El mundo no debería existir antes de las diez de la mañana. Eso es lo que piensa Ivana mientras avanza por calle Defensa, en San Telmo, tras el rastro del 29 que la lleve a Once. Hace dos semanas pidió un turno en un centro de diagnóstico para una “ecografía transavaginal”, según lee en la orden médica. A los treinta, Ivana nunca se hizo algo así. Detesta la ginecología pero no encontró mejor método para saber cómo marcha su salud. Además, al primer turno lo perdió porque se quedó dormida en brazos de uno. Una íntima culpa por disfrutar de su cuerpo en vez de mandarlo a examen hizo que luego aceptara hacerse la ecografía... ¡a las ocho de la mañana!

El colectivo no pasa porque hay varias cuadras cortadas por bacheo. Ivana camina rápido porque se hace la hora. Así llega hasta Avenida de Mayo y, zás, un costado de su sandalia de brillos plateados se rompe y Cenicienta queda en pampa y la vía. “¿Volcaste?”, le pregunta el taxista que la lleva hasta Once.
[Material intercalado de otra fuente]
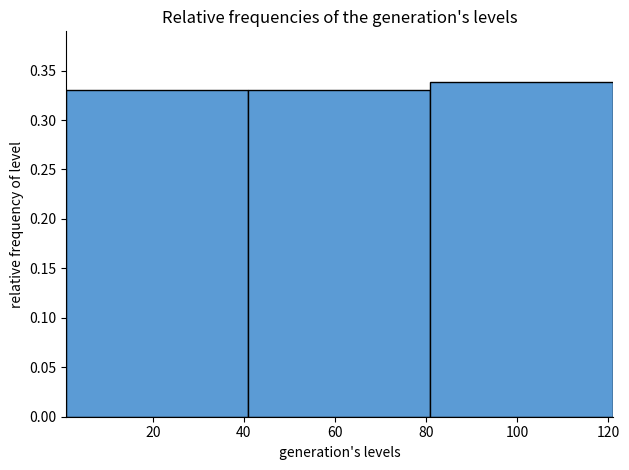

Reading left to right, list every bar in this chart as the range it spans on the x-axis followed by its height. Neither the bar edges nor the heights are printed on the chart, so give them approximately, as read against the axes.

1 to 41: 0.33
41 to 81: 0.33
81 to 121: 0.34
Y ella dice “No, nunca”. La verdad es que le molesta andar descalza en el asfalto, pero a los taxistas es mejor no darles la razón porque enseguida te dicen que las mujeres son putas, que los adolescentes son drogadictos y que las calles son un infierno a cualquier hora. Con más razón entonces, piensa ella mientras mira su pie desnudo, habría que cerrar el mundo hasta las diez.

La sala de espera está repleta de gente muy despierta. Hay en esas caras un rastro de beatitud, como si madrugar les asegurase beneficios divinos, según dice un refrán engañoso. “Tan divinos no deben estar si se tienen que hacer radiografías”, se consuela Ivana mientras espera su turno, sandalia en mano, antes de que le toque abrir las piernas sobre una camilla.

La ginecóloga le explica que no le va a doler mientras pone un preservativo y gel en la punta de un artefacto celeste muy parecido a un pene de plástico que le introduce con asepsia médica. Así la ginecóloga puede ver los ovarios de su paciente en un televisor mientras Ivana piensa que el gel frío contra sus humedades tibias tiene efecto de gozo. Quién diría que una ecografía transvaginal, con ese artefacto celeste tan invasivo, podía a pesar de todo darle una sensación parecida al placer.

La ginecóloga dice que todo está bien mientras va a su escritorio y estampa sellos y firmas en una hoja. Ivana le pregunta si no le puede hacer el favor de prestarle la abrochadora. La mujer levanta la vista y ve la sandalia rota. “Ah, dame a mí”, dice y abrocha la sandalia como una mamá canchera. La chica la besa, se calza y dice adiós. Qué bueno que exista solidaridad entre mujeres. Qué extraño que recién sean las nueve y media de la mañana mientras Ivana siente que pasó una vida entera, aunque en verdad haya que esperar un rato para que el mundo vuelva a nacer.